Salman Rushdie (PHOTO: X)
Famous novelist and Booker prize-winning Salman Rushdie has recently come out to declare the significance of the freedom of speech and its perceived restrictions in a number of nations including India.
In the interview, Rushdie expressed that he was concerned with the emergence of Hindu nationalism in India with Prime Minister Narendra Modi in office and the bad image of Muslims.
However, the comment was harshly clapped back in social media with netizens reminding him that he had nearly died after being stabbed 15 times on the stage by a radical Islamist extremist fanatic in upstate New York in 2022.

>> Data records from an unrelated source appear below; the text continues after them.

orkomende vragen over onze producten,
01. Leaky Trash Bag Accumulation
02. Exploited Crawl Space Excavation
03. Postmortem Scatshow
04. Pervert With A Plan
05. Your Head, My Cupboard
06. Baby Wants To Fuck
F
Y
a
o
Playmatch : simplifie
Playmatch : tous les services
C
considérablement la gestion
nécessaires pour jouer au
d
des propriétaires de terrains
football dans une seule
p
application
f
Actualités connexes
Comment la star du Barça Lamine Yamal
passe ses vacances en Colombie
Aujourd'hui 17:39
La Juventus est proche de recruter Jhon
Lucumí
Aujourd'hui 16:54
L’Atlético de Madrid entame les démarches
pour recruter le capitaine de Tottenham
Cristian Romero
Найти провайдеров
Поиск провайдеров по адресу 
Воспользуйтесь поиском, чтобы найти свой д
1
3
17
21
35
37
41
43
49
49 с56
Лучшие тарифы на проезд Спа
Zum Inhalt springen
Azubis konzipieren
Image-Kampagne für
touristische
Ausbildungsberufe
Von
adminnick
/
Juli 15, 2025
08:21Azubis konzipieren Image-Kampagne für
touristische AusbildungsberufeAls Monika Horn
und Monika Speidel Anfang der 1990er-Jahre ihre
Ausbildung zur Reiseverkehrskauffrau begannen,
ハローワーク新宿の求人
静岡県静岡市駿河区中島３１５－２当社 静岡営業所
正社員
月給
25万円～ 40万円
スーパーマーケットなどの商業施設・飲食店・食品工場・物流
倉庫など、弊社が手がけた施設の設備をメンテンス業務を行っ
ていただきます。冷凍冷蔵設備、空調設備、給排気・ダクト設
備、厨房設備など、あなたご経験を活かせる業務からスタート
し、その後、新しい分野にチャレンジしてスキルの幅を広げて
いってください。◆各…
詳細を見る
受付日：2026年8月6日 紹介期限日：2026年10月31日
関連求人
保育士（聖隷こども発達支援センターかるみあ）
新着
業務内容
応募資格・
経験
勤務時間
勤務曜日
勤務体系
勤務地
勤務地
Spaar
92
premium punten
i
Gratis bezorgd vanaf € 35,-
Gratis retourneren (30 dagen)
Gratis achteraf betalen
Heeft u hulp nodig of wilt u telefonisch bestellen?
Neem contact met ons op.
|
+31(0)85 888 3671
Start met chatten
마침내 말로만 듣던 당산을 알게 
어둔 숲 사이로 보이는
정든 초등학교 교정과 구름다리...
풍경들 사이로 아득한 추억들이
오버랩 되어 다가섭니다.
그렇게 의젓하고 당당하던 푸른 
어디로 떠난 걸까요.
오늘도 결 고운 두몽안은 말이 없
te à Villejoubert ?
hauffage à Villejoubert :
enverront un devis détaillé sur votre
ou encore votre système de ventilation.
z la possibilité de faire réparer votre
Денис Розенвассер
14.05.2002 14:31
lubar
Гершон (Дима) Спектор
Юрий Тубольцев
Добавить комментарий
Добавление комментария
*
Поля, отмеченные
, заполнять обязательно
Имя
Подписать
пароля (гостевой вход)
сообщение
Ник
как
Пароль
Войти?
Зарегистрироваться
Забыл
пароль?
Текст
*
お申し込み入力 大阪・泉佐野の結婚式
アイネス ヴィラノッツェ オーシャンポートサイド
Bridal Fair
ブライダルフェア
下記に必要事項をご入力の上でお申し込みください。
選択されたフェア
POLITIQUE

“I feel very worried about it. I have many friends in India. All people are enormously worried about the assault on the freedom of journalists, writers, intellectuals, professors et cetera,’ Rushdie told Bloomberg. He mentioned that there was an apparent project to rebrand India:
It appears they want to rewrite the history of the nation; in other words, to say Hindus good, Muslims bad, the thing VS Naipaul used to refer to as the wounded civilisation, the notion that India is a Hindu civilisation, hurt by the introduction of Muslims. There is a lot of dynamism behind that project.
The British writer has been grappling with threats that have been decades old after writing his 1988 novel, The Satanic Verses, which made Iran issue a fatwa against him to be killed.
Rushdie was stabbed on August 12, 2022, seconds before he was to give a lecture in western New York.
The attacker, Hadi Matar who was 27 years was subsequently sentenced to 25 years in prison after a jury convicted him of the attempted murder and assault.